▶ [Required actions]:
[1] From the genome content notes below, set down word for word the passage that begins at the words "Transposable Elements" and stops after "cannot exit cell.".
[2] Answer from the genome content notes below, giving each answer on its own line with the matching letter:
(a) What share of the genome do genes (exons) make up?
(b) How long are LINEs?
(c) How often does ALU occur?
[3] Extend the genome content notes below in the same style, starting after their final line on ALU.

Content Breakdown (≈3200 Mb)

• Genes (exons): ≈48 Mb (≈1.5 % of genome).
• Introns + UTRs: ≈1.2 Gb.
• Interspersed repeats: ≈1.4 Gb.
• Other intergenic: ≈600 Mb.
  • LINEs: ≈640 Mb.
  • SINEs (incl. ALUs): ≈420 Mb.
  • LTR elements: ≈250 Mb.
  • DNA transposons: ≈90 Mb.
  • Microsatellites: ≈90 Mb.

Transposable Elements

Retrotransposons

• Share ancestry with retroviruses (gag, pol, env, LTRs).
• Encode reverse transcriptase—copy-and-paste via RNA intermediate but cannot exit cell.

LINEs (Long INterspersed Elements)

• 6–8 kb, autonomous (encode own RT & endonuclease).
• Families LINE-1 (active), LINE-2, LINE-3.

SINEs (Short INterspersed Elements)

• <500 bp, non-autonomous; hijack LINE machinery.
• ALU: primate-specific SINE (~1 per 3 kb; >80 M years old); useful molecular clock.

▶ [Supplied data]:
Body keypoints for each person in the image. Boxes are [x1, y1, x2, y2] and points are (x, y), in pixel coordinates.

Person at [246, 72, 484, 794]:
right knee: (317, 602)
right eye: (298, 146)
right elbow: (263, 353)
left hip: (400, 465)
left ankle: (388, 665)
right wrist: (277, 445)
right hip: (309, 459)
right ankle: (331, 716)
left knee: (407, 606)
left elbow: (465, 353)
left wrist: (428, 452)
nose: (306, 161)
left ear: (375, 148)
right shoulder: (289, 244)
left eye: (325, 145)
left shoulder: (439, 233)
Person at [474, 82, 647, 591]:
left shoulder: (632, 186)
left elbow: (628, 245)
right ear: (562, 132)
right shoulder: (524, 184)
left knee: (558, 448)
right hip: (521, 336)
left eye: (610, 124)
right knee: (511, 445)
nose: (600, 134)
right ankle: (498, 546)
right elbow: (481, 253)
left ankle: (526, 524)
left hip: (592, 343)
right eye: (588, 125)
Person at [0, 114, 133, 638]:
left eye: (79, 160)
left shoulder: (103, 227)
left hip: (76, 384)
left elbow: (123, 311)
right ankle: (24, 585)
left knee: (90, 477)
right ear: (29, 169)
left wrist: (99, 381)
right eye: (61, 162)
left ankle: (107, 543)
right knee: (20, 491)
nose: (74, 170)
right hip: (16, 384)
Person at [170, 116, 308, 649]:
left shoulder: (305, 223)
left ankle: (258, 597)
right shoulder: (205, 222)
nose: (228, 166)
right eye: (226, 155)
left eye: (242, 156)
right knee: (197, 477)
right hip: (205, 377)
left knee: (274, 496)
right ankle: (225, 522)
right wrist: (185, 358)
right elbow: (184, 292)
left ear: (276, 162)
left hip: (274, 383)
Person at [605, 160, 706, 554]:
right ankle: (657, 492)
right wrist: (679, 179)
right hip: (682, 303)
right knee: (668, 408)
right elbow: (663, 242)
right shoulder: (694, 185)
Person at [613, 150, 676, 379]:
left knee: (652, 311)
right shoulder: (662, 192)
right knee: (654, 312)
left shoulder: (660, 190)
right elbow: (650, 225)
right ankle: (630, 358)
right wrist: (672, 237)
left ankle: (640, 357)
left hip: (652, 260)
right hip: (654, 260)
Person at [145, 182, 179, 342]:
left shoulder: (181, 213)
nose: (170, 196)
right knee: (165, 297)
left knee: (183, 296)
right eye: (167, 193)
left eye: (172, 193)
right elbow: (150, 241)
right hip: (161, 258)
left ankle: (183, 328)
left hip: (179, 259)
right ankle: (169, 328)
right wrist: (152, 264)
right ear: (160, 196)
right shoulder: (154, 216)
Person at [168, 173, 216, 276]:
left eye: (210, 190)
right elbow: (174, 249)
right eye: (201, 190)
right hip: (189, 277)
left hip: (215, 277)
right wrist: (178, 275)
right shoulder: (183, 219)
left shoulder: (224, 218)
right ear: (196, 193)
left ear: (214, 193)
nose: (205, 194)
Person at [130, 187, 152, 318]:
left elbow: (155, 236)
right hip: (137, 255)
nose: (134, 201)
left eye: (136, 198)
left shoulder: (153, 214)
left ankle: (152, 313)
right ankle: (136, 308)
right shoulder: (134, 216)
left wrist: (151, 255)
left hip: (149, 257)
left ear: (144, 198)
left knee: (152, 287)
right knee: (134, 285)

▶ [Responses by item number]:
[1]
Transposable Elements

Retrotransposons

• Share ancestry with retroviruses (gag, pol, env, LTRs).
• Encode reverse transcriptase—copy-and-paste via RNA intermediate but cannot exit cell.

[2]
(a) About 48 Mb, roughly 1.5% of the genome.
(b) 6–8 kb.
(c) About one per 3 kb.

[3]
Biological Impact

• ~50 % of human genome is transposon-derived.
• Can cause insertional mutagenesis, unequal crossover, but most are inactive today.

Microsatellites (Simple Sequence Repeats)

• 1–15 bp motifs repeated 2–50× in tandem (dinucleotides most common).
• Polymerase slippage → high mutation rate (expansion/contraction).
• Can reside in coding regions but usually avoided.
• Useful for genetic mapping, forensics (e.g., CODIS system).

Non-Coding RNA (ncRNA) Genes

• Functional RNAs transcribed but not translated.
• Major classes & approximate copy numbers (Esteller 2011):
  • miRNA (≈1424): 19–24 nt, post-transcriptional gene silencing.
  • piRNA (≈23439): 26–31 nt, repress transposons, direct DNA methylation.
  • tiRNA (>5000): 17–18 nt, near transcription start sites, regulatory?
  • snoRNA (>300): 60–300 nt, rRNA base modification.
  • snRNA: splicing machinery components.
  • lncRNA (>4000 subclasses): >200 nt, chromatin remodeling, X-inactivation, imprinting, mRNA stability.

Pseudogenes

• Defunct relatives of genes; arise by duplication or retrotransposition.
• Types
  • Gene fragments (single/multi-exon).
  • Unprocessed (whole gene incl. introns; often mutated splice sites).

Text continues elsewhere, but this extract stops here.